Эбби подвинула микрофишу и стала рассматривать фотографию Кунстлера. Хирург был запечатлен в сугубо официальной позе, которую дополняли белый халат и стетоскоп в руке. Доктор Кунстлер смотрел прямо в объектив аппарата.
А сейчас – прямо на нее, Эбби Ди Маттео.
«Зачем вы это сделали, доктор Кунстлер? Почему вы прыгнули?» – недоумевала Эбби.
К этим мыслям потом примешалась еще одна, которую она не смогла подавить: «И по своей ли воле вы прыгнули с моста?»
Отстранение от дежурств и обходов имело свои преимущества. Эбби могла хоть целый день не появляться в Бейсайде, никто и не заметит. Никто ее не хватится. Выходя из Бостонской публичной библиотеки в сутолоку площади Копли-сквер, Эбби одновременно ощущала пустоту и облегчение, что ей не надо со всех ног нестись в клинику. Свое время она может тратить как угодно. Этот день – в ее распоряжении.

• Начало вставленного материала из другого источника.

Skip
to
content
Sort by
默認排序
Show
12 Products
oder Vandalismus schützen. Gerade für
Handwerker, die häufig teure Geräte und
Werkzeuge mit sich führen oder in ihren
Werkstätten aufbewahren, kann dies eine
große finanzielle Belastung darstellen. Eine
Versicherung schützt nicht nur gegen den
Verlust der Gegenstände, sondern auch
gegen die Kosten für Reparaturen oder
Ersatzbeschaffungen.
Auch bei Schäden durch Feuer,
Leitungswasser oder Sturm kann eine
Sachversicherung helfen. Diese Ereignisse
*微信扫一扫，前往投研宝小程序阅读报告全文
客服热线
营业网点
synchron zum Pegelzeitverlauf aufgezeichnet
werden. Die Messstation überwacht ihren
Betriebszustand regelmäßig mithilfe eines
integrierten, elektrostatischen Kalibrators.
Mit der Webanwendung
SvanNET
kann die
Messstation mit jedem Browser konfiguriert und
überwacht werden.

Эбби решила навестить Элейн.
Несколько дней подряд она пыталась узнать ее новый номер. Мэрили Арчер и жены других врачей-трансплантологов даже не знали, что у Элейн изменился номер.

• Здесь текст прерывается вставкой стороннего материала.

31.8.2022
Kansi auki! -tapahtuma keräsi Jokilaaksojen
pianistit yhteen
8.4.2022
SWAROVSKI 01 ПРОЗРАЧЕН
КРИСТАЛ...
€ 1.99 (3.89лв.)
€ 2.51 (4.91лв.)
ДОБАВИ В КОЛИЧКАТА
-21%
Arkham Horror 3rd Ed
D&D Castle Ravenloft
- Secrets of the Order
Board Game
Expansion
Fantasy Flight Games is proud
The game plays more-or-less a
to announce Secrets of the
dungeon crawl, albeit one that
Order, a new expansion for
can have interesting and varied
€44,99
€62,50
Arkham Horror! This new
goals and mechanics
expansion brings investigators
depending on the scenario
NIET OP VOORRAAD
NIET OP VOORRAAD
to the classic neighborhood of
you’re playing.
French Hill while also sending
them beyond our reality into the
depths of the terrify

Лица Кунстлера и Хеннесси слишком глубоко врезались ей в память. Болезненно глубоко. В таком состоянии она ехала по шоссе номер девять на запад, в сторону Ньютона. Эбби не слишком хотелось ехать к вдове Аарона, но все эти дни, думая о Кунстлере и Хеннесси, она невольно думала и об Аароне. Эбби вспоминала день его похорон. Ее удивляло, что никто тогда и словом не обмолвился о двух предыдущих смертях. В любой другой компании, при схожих обстоятельствах, кто-нибудь да вспомнил бы об этих людях. Кто-нибудь обязательно сказал бы: «Вот и еще один. Уже третий». Или: «Почему в Бейсайде трагически погибают врачи?» Или: «Как вы думаете, это печальная особенность клиники?» Но все молчали. Даже Элейн, которая наверняка знала Кунстлера и Хеннесси.
Даже Марк.
«Если он умолчал об этих смертях, о чем еще он умалчивает?»

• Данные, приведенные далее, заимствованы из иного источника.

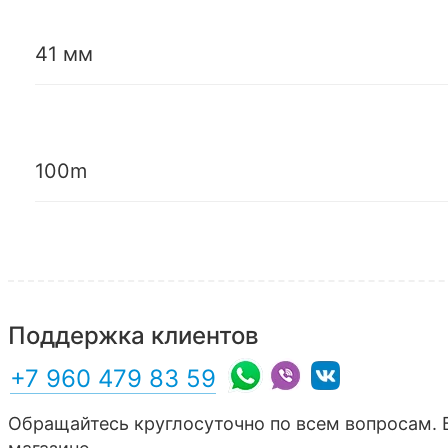
41 мм
100m
Поддержка клиентов
+7 960 479 83 59
Обращайтесь круглосуточно по всем вопросам.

Подъехав к дому Элейн, Эбби не торопилась выходить. Она сидела, обхватив голову и пытаясь волевым усилием стряхнуть с себя подавленность. Но тягостное состояние не проходило.
«Все разваливается на куски, – думала Эбби. – Моя работа. А теперь я теряю Марка. Самое скверное во всем этом, что я даже не знаю, почему так происходит».
С того самого вечера, когда Эбби упомянула про Кунстлера и Хеннесси, их отношения с Марком разительно изменились. Они по-прежнему жили вместе и спали в одной постели, но общались совершенно механически. В том числе и в сексе. В темноте, с закрытыми глазами. Таким сексом она могла бы заниматься с кем угодно.
Может, Элейн ей что-нибудь расскажет?